Smooth-talking Boggs keeps seducing her. "I know who you want to talk to," he sneers, but insists he won't let Scully have her way until he gets a deal. She maintains that she doesn't believe him, but when she visits Mulder in the hospital she proposes there could be another explanation. Mulder tells her not to deal with Boggs, but Scully doesn't listen, visiting him yet again. He mentions the Blue Devil Brewery up by Morrisville.
As it turns out, that's exactly where Henry and the kidnap victims are. After a shootout and chase, Henry falls through some loose floor beams to his death. Scully notices a painting of a blue devil on the wall behind him and recalls Boggs warning her not to "follow Henry to the devil." She goes to thank Boggs for saving her but he suspects she still has "unfinished business," and begs her to come to his execution so she can "get her message."
But she doesn't. Instead, she visits Mulder in the hospital and tries to rationalize that Boggs might have gotten all the information he needed from her personnel file. "Dana," Mulder interrupts, "After all you've seen, after all the evidence, why can't you believe?"
SCULLY: I'm afraid. I'm afraid to believe.
MULDER: You couldn't face that fear? Even if it meant never knowing what your father wanted to tell you?

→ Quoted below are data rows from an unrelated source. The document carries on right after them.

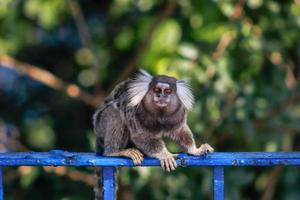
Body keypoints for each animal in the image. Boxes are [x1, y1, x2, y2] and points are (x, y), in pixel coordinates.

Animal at [94, 70, 213, 198]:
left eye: (168, 91)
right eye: (157, 90)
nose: (161, 96)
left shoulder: (179, 112)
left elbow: (181, 130)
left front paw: (195, 150)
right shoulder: (133, 109)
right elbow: (140, 135)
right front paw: (164, 154)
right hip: (101, 124)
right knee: (115, 113)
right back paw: (115, 152)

While "Conduit" showed that it was the fear of not knowing which drives Mulder, Scully presents a different side of the knowledge coin in "Beyond The Sea." From the beginning of the show, Scully has worn a small gold cross around her neck, indicating that she believes in something other than science, even though it has not been discussed up until this point. But how far does that belief go? And is it just faith in a God that keeps Scully going? Is the possibility of finding proof of something beyond science or even religion too frightening for her to accept?
In the last scene, Scully tells Mulder that she did know what her father wanted to tell her because, like her mother said, "He was my father." While "Beyond The Sea" purports to show Scully opening herself up to extreme possibilities, she ends up reverting to her closed-off views at the end. It seems to be Scully's faith that keeps her going, but it's faith in not believing. Mulder has faith in things he wants to believe, the intangible and abstract truth for which he so desperately searches. It will be a while before Scully can walk through those particular doors.